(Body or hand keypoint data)
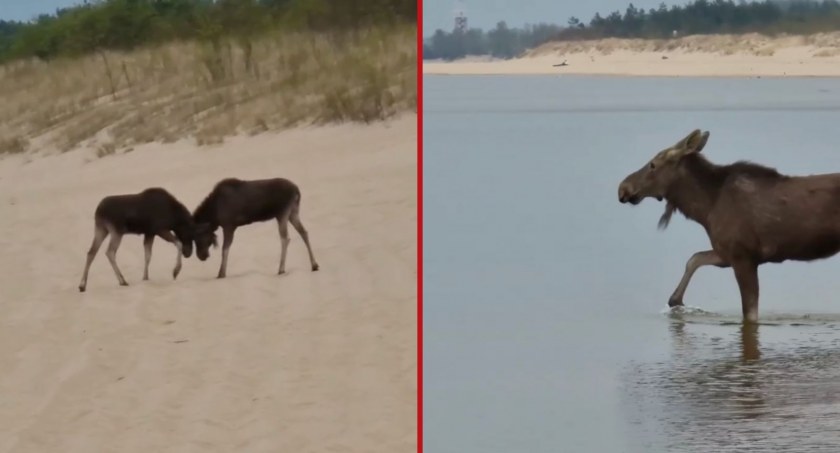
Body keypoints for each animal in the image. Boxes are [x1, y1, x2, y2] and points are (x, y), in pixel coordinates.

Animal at [192, 177, 320, 278]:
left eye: (197, 236)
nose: (202, 256)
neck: (214, 215)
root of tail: (297, 191)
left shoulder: (229, 226)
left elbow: (225, 250)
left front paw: (221, 274)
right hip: (293, 213)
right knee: (304, 232)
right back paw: (314, 265)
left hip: (282, 213)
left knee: (285, 238)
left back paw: (281, 269)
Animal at [616, 129, 840, 324]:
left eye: (653, 164)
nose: (623, 188)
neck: (705, 209)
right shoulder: (725, 253)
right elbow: (694, 258)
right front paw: (675, 300)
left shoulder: (743, 255)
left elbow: (750, 313)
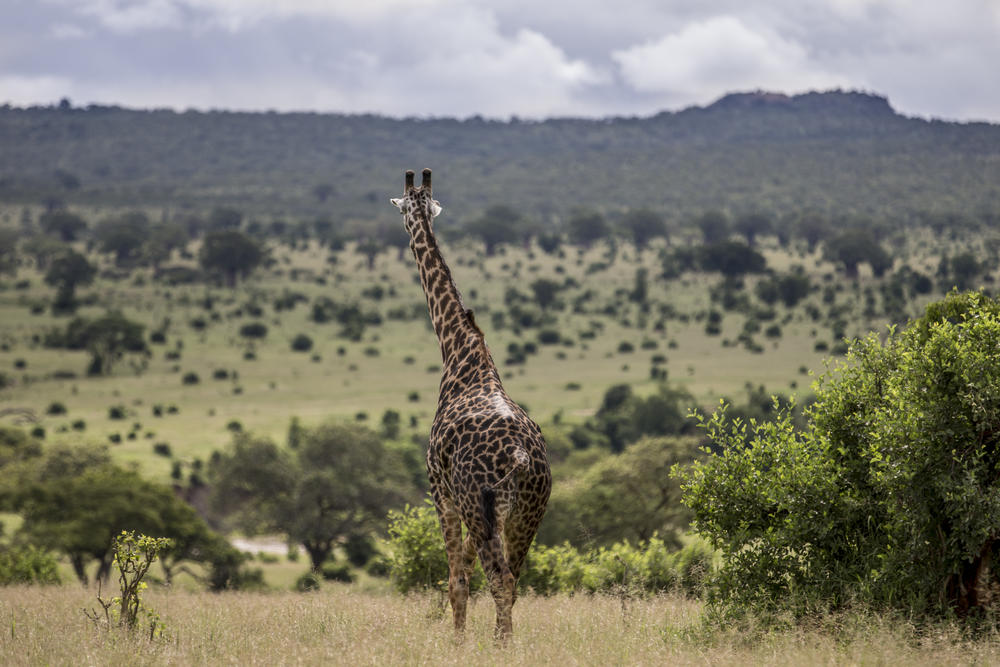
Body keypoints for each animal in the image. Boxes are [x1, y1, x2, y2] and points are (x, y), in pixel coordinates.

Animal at [390, 167, 552, 640]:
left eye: (405, 211)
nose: (406, 230)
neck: (459, 350)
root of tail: (520, 457)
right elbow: (463, 566)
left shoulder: (439, 487)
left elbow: (456, 578)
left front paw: (457, 641)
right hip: (527, 514)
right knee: (513, 579)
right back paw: (503, 640)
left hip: (485, 509)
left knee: (499, 578)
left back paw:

**Task instructions**
Give back the data exactly. Skip any images.

**Output of the task**
Body keypoints for each animal in the image. Boxes are [x1, y1, x2, y2] and points are (x, y), in pixel coordinates.

Animal at [192, 177, 320, 278]:
left eye: (197, 236)
nose: (202, 256)
neck: (214, 215)
root of tail: (297, 191)
left shoulder: (229, 226)
left elbow: (225, 250)
left front paw: (221, 274)
right hip: (293, 213)
right knee: (304, 232)
right back paw: (314, 265)
left hip: (282, 213)
left knee: (285, 238)
left back paw: (281, 269)
Animal at [616, 129, 840, 324]:
left eye: (653, 164)
nose: (623, 188)
neck: (705, 209)
right shoulder: (725, 253)
right elbow: (694, 258)
right front paw: (675, 300)
left shoulder: (743, 255)
left elbow: (750, 313)
Body keypoints for each animal in the image. Boxes are [x1, y1, x2, y2] and points are (x, y), in pixel coordinates.

Animal at [390, 167, 552, 640]:
left eye: (405, 211)
nose: (406, 230)
neck: (459, 350)
root of tail: (520, 457)
right elbow: (463, 566)
left shoulder: (439, 487)
left elbow: (456, 578)
left front paw: (457, 641)
right hip: (527, 514)
right knee: (513, 579)
right back paw: (503, 640)
left hip: (485, 509)
left knee: (499, 578)
left back paw:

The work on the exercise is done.